Le thème de la solidarité, de la tendresse envers l’autre. On a beaucoup parlé du scénario avec Alexandre Astier. J’aime bien proposer des idées, comme celle d’avoir les cheveux gris argenté dans le film. C’est la couleur du traumatisme pour Mme Hansen, qui a vécu un drame. Tant qu’elle porte cette couleur, elle ne retrouve pas la mémoire. J’apprécie la symbolique dans l’écriture. Dans chaque film, il y a un inconscient qui est à l’œuvre.
En 2009, après La Journée de la jupe, vous disiez vouloir consacrer plus de temps à votre carrière. C’est fait?
En tout cas, j’ai plusieurs projets. Remonter sur scène en 2013 par exemple. Tourner, avec Jean-Paul Lilienfeld, Les Visages écrasés, un roman de Marin Ledun. Je n’ose plus vraiment le dire car je le déclare chaque année, mais cette fois je crois vraiment que je ne vais plus m’arrêter! (Rire.)

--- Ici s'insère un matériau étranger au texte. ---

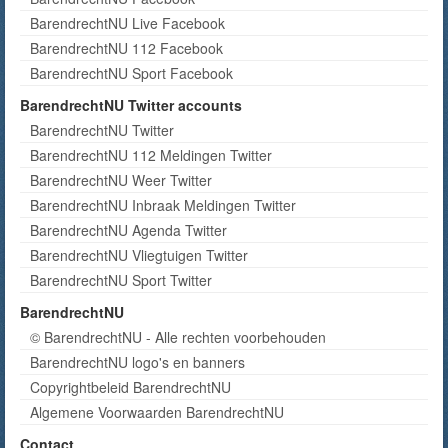
BarendrechtNU Live Facebook
BarendrechtNU 112 Facebook
BarendrechtNU Sport Facebook
BarendrechtNU Twitter accounts
BarendrechtNU Twitter
BarendrechtNU 112 Meldingen Twitter
BarendrechtNU Weer Twitter
BarendrechtNU Inbraak Meldingen Twitter
BarendrechtNU Agenda Twitter
BarendrechtNU Vliegtuigen Twitter
BarendrechtNU Sport Twitter
BarendrechtNU
© BarendrechtNU - Alle rechten voorbehouden
BarendrechtNU logo's en banners
Copyrightbeleid BarendrechtNU
Algemene Voorwaarden BarendrechtNU
Contact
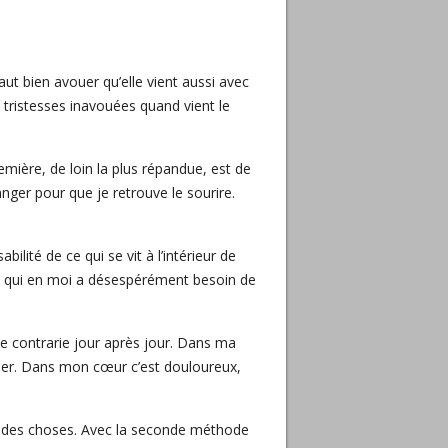
aut bien avouer qu’elle vient aussi avec
e tristesses inavouées quand vient le
ière, de loin la plus répandue, est de
changer pour que je retrouve le sourire.
ité de ce qui se vit à l’intérieur de
e ce qui en moi a désespérément besoin de
 contrarie jour après jour. Dans ma
amner. Dans mon cœur c’est douloureux,
on des choses. Avec la seconde méthode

Vous allez bientôt tourner avec Gérard Depardieu dans le film d’Abel Ferrara, qui s’inspire des relations entre DSK et Anne Sinclair aux États-Unis quand ils se retrouvent dans leur maison assiégée par la presse mondiale.

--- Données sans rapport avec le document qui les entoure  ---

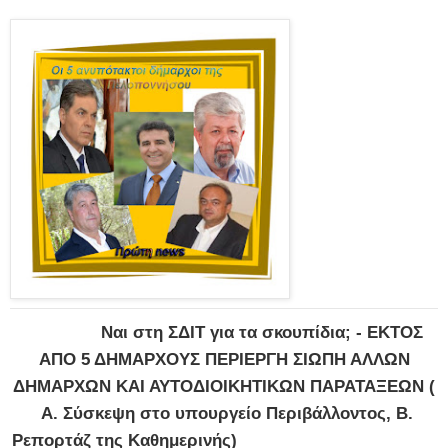
Ναι στη ΣΔΙΤ για τα σκουπίδια; - ΕΚΤΟΣ
ΑΠΟ 5 ΔΗΜΑΡΧΟΥΣ ΠΕΡΙΕΡΓΗ ΣΙΩΠΗ ΑΛΛΩΝ
ΔΗΜΑΡΧΩΝ ΚΑΙ ΑΥΤΟΔΙΟΙΚΗΤΙΚΩΝ ΠΑΡΑΤΑΞΕΩΝ (
Α. Σύσκεψη στο υπουργείο Περιβάλλοντος, Β.
Ρεπορτάζ της Καθημερινής)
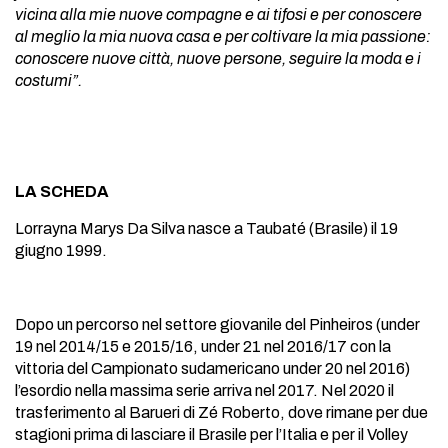
vicina alla mie nuove compagne e ai tifosi e per conoscere
al meglio la mia nuova casa e per coltivare la mia passione:
conoscere nuove città, nuove persone, seguire la moda e i
costumi”.
LA SCHEDA
Lorrayna Marys Da Silva nasce a Taubaté (Brasile) il 19
giugno 1999.
Dopo un percorso nel settore giovanile del Pinheiros (under
19 nel 2014/15 e 2015/16, under 21 nel 2016/17 con la
vittoria del Campionato sudamericano under 20 nel 2016)
l’esordio nella massima serie arriva nel 2017. Nel 2020 il
trasferimento al Barueri di Zé Roberto, dove rimane per due
stagioni prima di lasciare il Brasile per l’Italia e per il Volley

Ce sera le huis clos d’un couple pris dans la tourmente. Même si on ne porte pas les noms des personnalités en question, qui est dupe? Ça devrait être passionnant car il y a un metteur en scène qui n’est pas français aux commandes et il va aller là où ça fait mal. Avec lui, il n’y a aucun risque de politiquement correct. Et puis, il y aura Gérard Depardieu. Gérard, c’est un monument national. Il est invraisemblable, je pense qu’il aura les obsèques de Victor Hugo. (Rire.)
Vous êtes devenue plus disponible qu’à d’autres époques de votre vie?
Même si mon plus jeune fils – il a 17 ans – n’est pas complètement élevé, et que je tiens à passer les vacances avec lui, je reprends une forme de liberté. Et puis, ceux dont j’avais charge d’âme, mon frère, mes parents, ne sont plus. Donc voilà… je suis libre de m’occuper un peu de ma vie.
«La journée de la jupe était un film prémonitoire» Une femme libre qui mène librement sa carrière…
Mais cette carrière a toujours été une profession de foi. Si on n’est pas dans le don de soi à travers cet étrange métier, on est dans pas grand-chose. On bascule dans le vide de l’imposture qui occupe une place prioritaire aujourd’hui.
Comment cela?
Je parle du vide du succès et de la renommée. De ce monde bancal dans lequel on a basculé ces quinze dernières années où le talent et le don passent après la nécessité absolue d’accéder à la notoriété. Le film de Xavier Giannoli, Superstar, raconte remarquablement cette dérive.
Dans votre jeunesse, de quoi aviez-vous envie?
J’avais toujours imaginé, jusqu’à ce que le destin me donne tort, que j’allais m’occuper des autres, rester dans l’ombre pour les aider. Et puis, c’est plutôt l’inverse qui s’est produit!
On connaît vos engagements passés, qu’ils soient humanitaires, sociaux ou politiques à travers l’Algérie, le sida, la liberté des femmes, l’intégrisme… Vous avez affiché ce que vous appelez "une ligne de conduite".
J’essaie… Quand je vois que la femme, déclarée "avenir de l’homme" par Aragon, est sur le point d’être considérée comme "complément" de l’homme en Tunisie, je frémis… On vit une période tourmentée, de plus en plus dure pour tous. Je pensais en 2009 que La Journée de la jupe était un film témoin alors qu’il était prémonitoire. Aujourd’hui, la situation est pire. Ça ne va pas être simple pour les générations qui arrivent…
Est-ce pour autant sans espoir?
J’espère que non. D’ailleurs, j’attends fin 2012 (elle sourit). Quitte à faire loufoque, j’ai envie de croire, un instant, aux prédictions mayas. Rien de divin, mais plutôt une sorte d’intervention de l’univers. Vous voyez, j’ai un petit espoir. (Rire.)